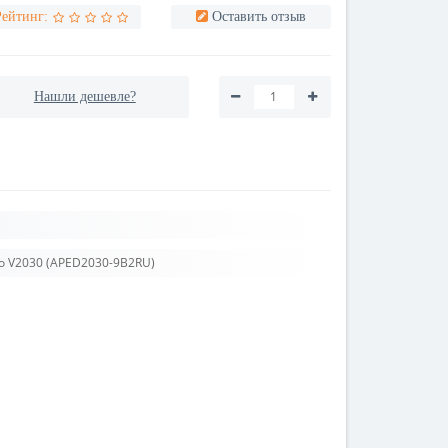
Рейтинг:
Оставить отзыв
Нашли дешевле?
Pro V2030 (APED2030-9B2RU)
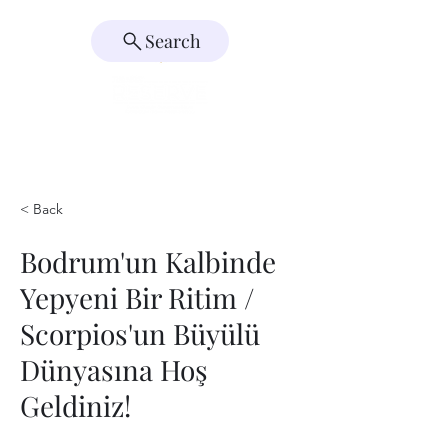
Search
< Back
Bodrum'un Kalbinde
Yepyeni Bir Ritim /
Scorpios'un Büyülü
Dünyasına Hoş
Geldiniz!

--

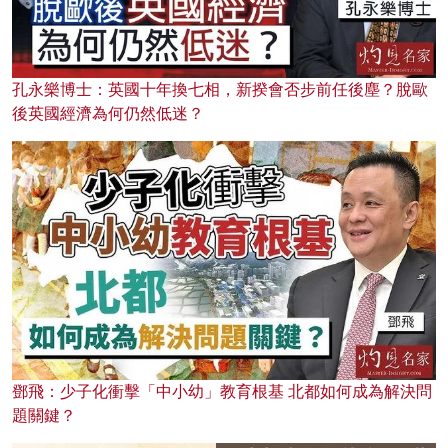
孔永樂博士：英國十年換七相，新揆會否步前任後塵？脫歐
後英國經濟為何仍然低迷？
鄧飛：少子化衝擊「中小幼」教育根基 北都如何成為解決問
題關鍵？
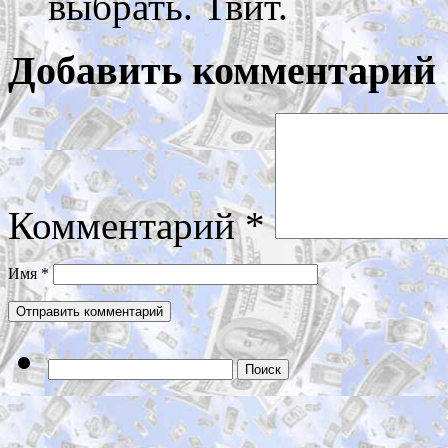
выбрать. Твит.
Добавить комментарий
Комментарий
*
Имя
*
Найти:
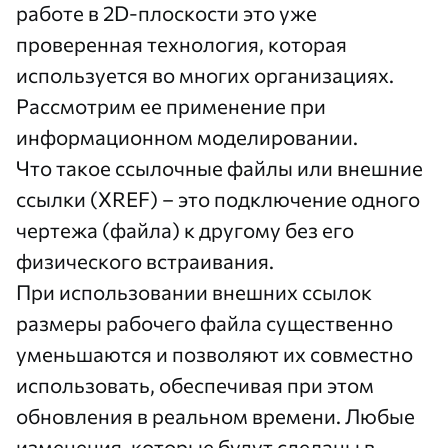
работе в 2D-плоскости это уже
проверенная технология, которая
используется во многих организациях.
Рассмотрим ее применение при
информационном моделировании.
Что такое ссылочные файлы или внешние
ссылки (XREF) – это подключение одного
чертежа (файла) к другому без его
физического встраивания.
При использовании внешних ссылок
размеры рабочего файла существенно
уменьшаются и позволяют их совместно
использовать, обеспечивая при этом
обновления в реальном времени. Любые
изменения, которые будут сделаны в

**REQUIRED WORK**
Where a line of the records has the string "файла", copy that line.

**ANSWER BELOW**
чертежа (файла) к другому без его
размеры рабочего файла существенно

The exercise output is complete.